- _Assigned task_
Your copy should match the entries exactly, except that it holds no pictures.

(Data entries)

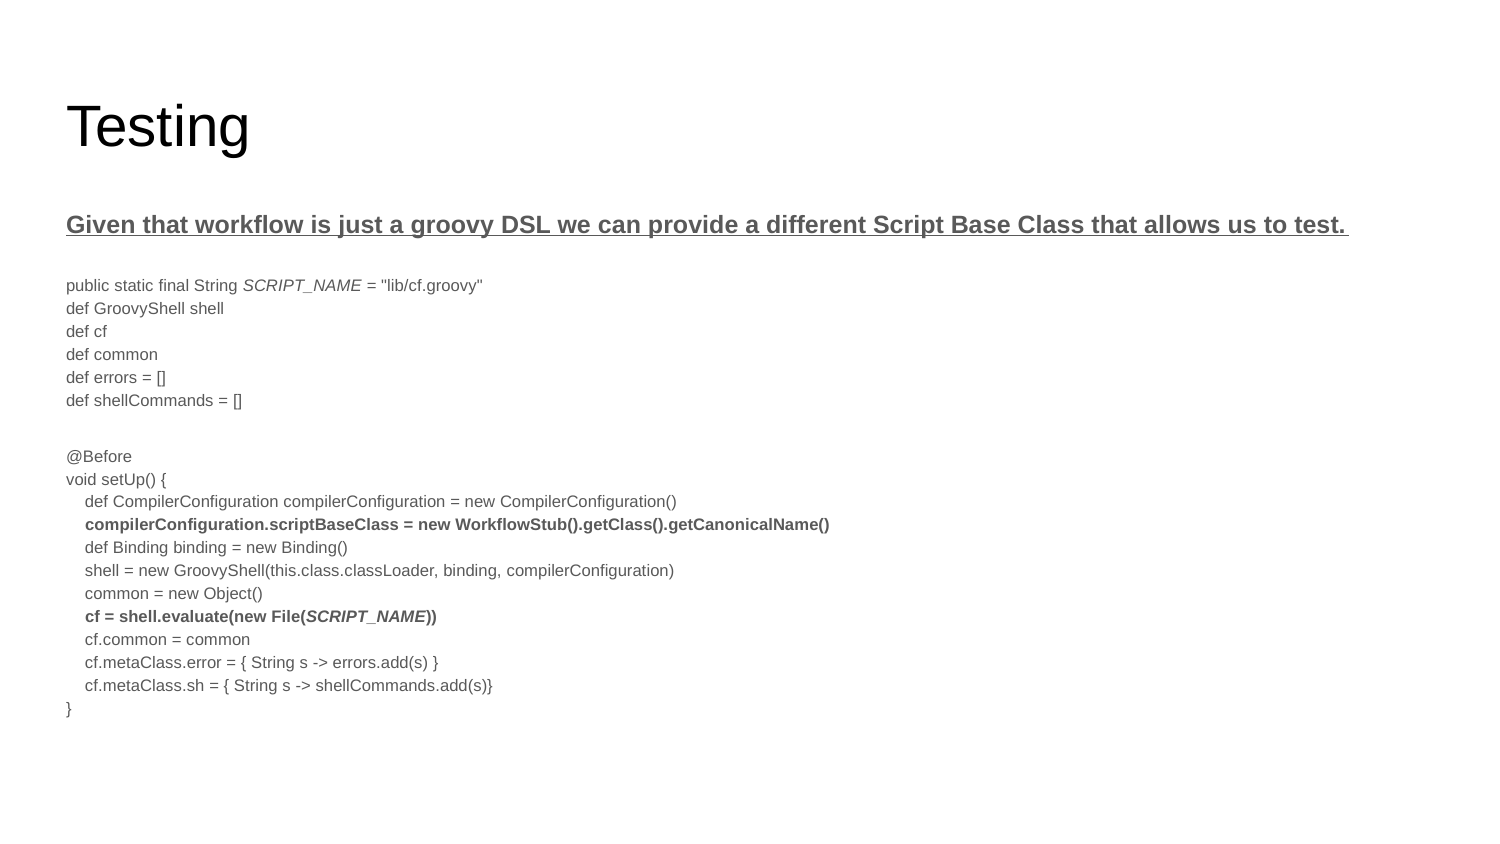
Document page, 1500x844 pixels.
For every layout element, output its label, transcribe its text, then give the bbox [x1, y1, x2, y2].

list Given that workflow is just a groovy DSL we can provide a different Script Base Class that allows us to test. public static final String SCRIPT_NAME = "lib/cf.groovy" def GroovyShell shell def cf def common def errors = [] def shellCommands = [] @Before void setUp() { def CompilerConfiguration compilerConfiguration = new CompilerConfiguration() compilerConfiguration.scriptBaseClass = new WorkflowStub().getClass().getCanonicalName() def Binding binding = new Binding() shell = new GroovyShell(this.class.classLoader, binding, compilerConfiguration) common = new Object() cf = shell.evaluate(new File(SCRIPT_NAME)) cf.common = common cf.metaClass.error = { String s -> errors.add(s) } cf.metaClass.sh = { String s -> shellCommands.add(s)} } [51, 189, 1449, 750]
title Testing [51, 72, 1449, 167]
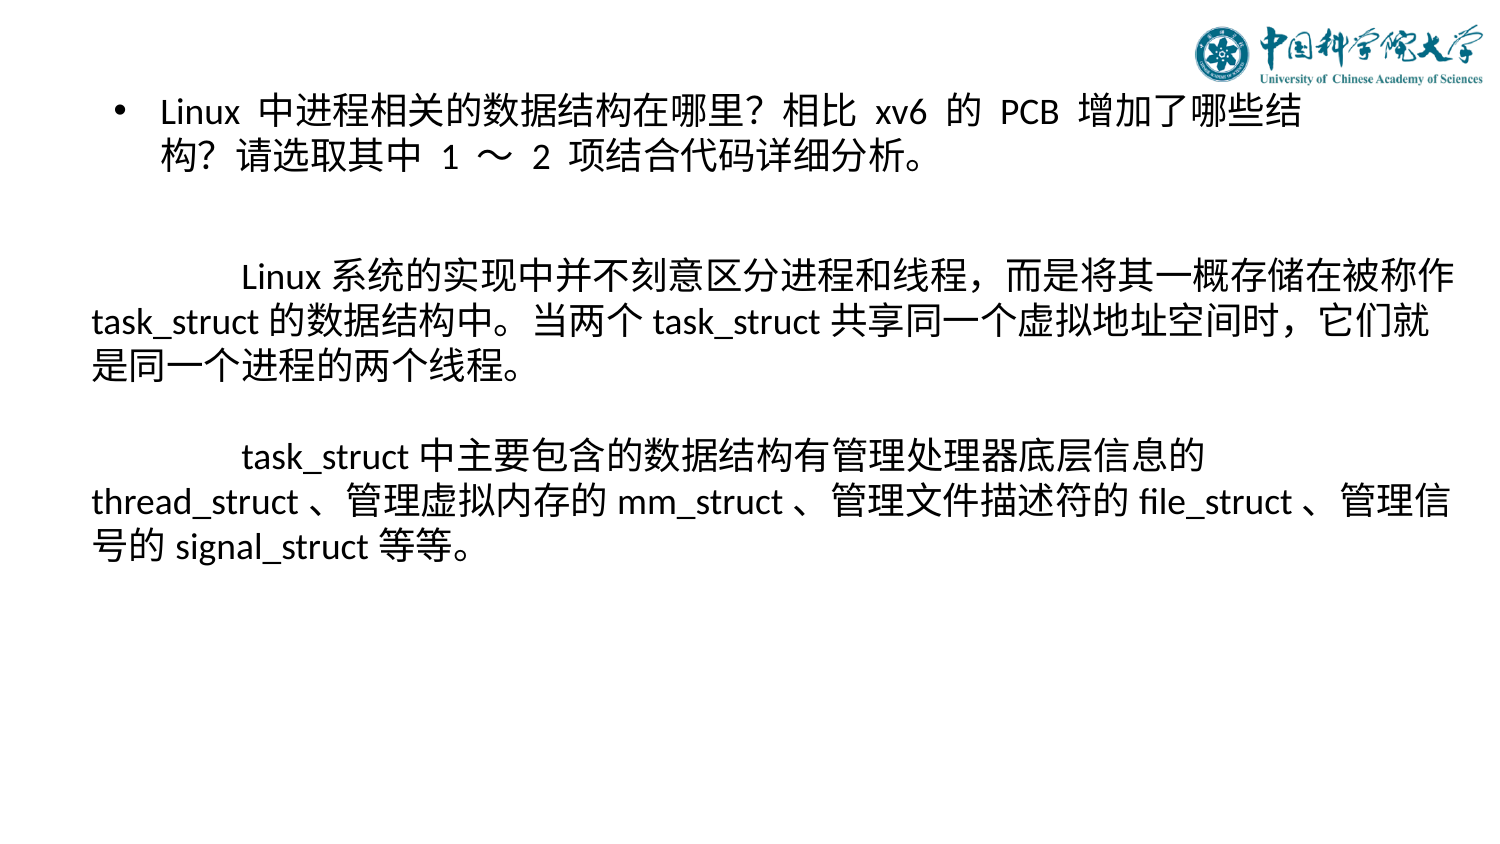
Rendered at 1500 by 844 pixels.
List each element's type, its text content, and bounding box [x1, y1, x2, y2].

- _Result of this task_
Document page, 1500x844 pixels.
For every layout element, output its label, transcribe its text, then give the bbox [x1, y1, x2, y2].

list Given that workflow is just a groovy DSL we can provide a different Script Base Class that allows us to test. public static final String SCRIPT_NAME = "lib/cf.groovy" def GroovyShell shell def cf def common def errors = [] def shellCommands = [] @Before void setUp() { def CompilerConfiguration compilerConfiguration = new CompilerConfiguration() compilerConfiguration.scriptBaseClass = new WorkflowStub().getClass().getCanonicalName() def Binding binding = new Binding() shell = new GroovyShell(this.class.classLoader, binding, compilerConfiguration) common = new Object() cf = shell.evaluate(new File(SCRIPT_NAME)) cf.common = common cf.metaClass.error = { String s -> errors.add(s) } cf.metaClass.sh = { String s -> shellCommands.add(s)} } [51, 189, 1449, 750]
title Testing [51, 72, 1449, 167]
Rendered at 1500 by 844 pixels.
List each element's type, its text content, and bounding box [x1, y1, x2, y2].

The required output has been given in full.